The new European legislation for Energy labelling acknowledges that radio and audio are a special case, a concession which bodes well for a more pragmatic approach to Terms & Conditions (Ts&Cs) on radio in general. It is the first time European regulators have recognised audio’s specific requirements.
Article 6 of the legislation relates to advertising and promotional material. It references visual material explicitly, providing an exemption for radio. The relevant section of Article 6* states that: “the supplier and dealer shall: make reference to the energy efficiency class of the product and the range of the efficiency classes available on the label in visual advertisements or technical promotional material for a specific model in accordance with the relevant delegated act”.
The case for reducing burdensome Ts&Cs which are particularly intrusive in an audio environment yet do not succeed in protecting consumers has been made to UK and European regulators by Radiocentre in conjunction with the Association of European Radios over the last few years. The exclusion of radio and audio from Article 6 of the new legislation is an encouraging indication that the campaign to redefine regulation, to the good of both consumers and industry, is making progress.
The new legislation was published on 28 July this year and the regulation came into force on 1 August. Siobhan Kenny, CEO of Radiocentre says: “This is good news for listeners, advertisers and the commercial radio industry.
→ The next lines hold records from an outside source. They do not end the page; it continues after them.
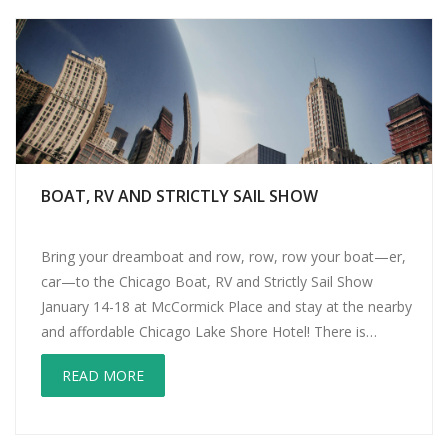
BOAT, RV AND STRICTLY SAIL SHOW
Bring your dreamboat and row, row, row your boat—er,
car—to the Chicago Boat, RV and Strictly Sail Show
January 14-18 at McCormick Place and stay at the nearby
and affordable Chicago Lake Shore Hotel! There is
something for everyone at the Chicago Boat, RV and
READ MORE
Strictly Sail Show. Paddle boarders will love PaddleFest,
with demonstrations […]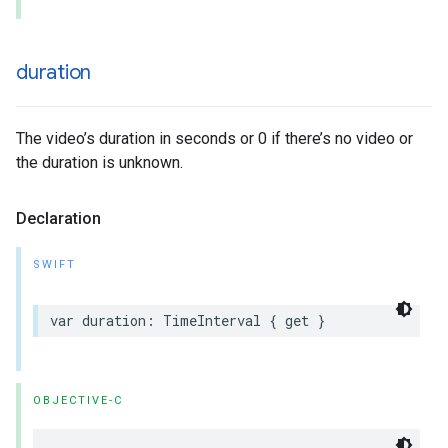
duration
The video’s duration in seconds or 0 if there’s no video or
the duration is unknown.
Declaration
SWIFT
var duration: TimeInterval { get }
OBJECTIVE-C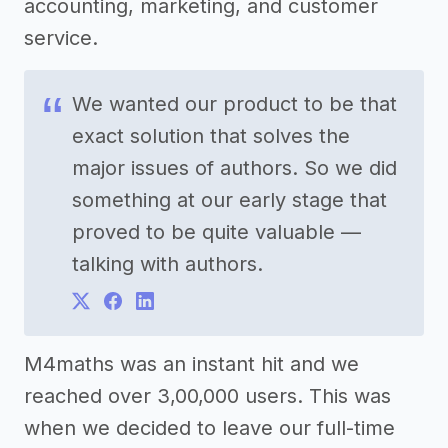
accounting, marketing, and customer
service.
We wanted our product to be that
exact solution that solves the
major issues of authors. So we did
something at our early stage that
proved to be quite valuable —
talking with authors.
M4maths was an instant hit and we
reached over 3,00,000 users. This was
when we decided to leave our full-time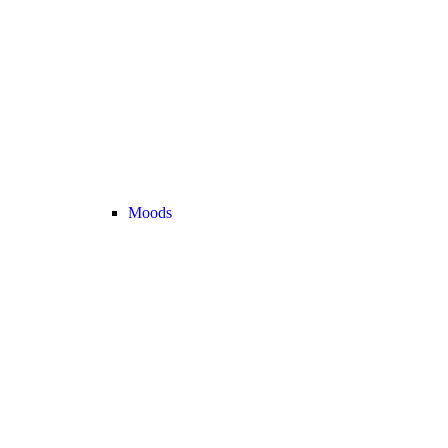
Moods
It is particularly encouraging in the light of the discussions had at the REFIT Stakeholder Group in June: everything indicates that the campaign to shorten information on credit agreements in radio ads is moving in the right direction.”
Vincent Sneed, AER Director Regulatory Affairs added: “The Energy Labelling Regulation sends a good signal: it is the first time that an EU piece of legislation recognises radio is different from any other medium when it comes to Ts&Cs or warning messages inserted in advertising. It is key that radio’s specificity is kept in mind in future pieces of legislation, as radio is the only sound-only medium.”